17 March 1905 is the date written on the only cheque issued by the Maungatautari Peeke (Maungatautari Bank) that is known to have survived, and is now displayed in the Cambridge Museum.
The cheque, signed by ‘Tawhiao’, instructs Wi Pewhairangi to pay Henare Matanuku £500. It was found by a teenage girl in a derelict building at Maungakawa in south Waikato, one of King Tāwhiao’s residences in the late 19th century and the site of one of three known branches of the bank, which was in existence by 1886.
The Maungatautari Bank was one of several set up by Māori in the decades after the New Zealand Wars to handle the money they were receiving from land sales. The Kīngitanga (King Movement) operated at least two – the other was the Bank of Aotearoa, which in this context probably meant the territory held under the King’s mana. While the Maungatautari Bank didn’t issue its own currency, its cheques were useful for transferring funds between customers.

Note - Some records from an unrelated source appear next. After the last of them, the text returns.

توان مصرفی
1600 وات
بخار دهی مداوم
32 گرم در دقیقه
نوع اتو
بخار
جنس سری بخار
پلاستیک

Though the man who is now remembered as Tāwhiao died in 1894, the date of this cheque does not suggest sharp practice. Successive Māori monarchs have taken on the names of their predecessors; King Mahuta was also known as Tāwhiao, and it was perfectly proper for he or his nominee to sign a cheque with this name.
[The article in Te Ao Hou, a journal published by the Maori Affairs Department in the mid-20th century, repeats a story about the Maungatautari Bank that goes back at least to 1891. It is largely fictional but provides an interesting insight into Pākehā attitudes towards Māori in the late 19th century.]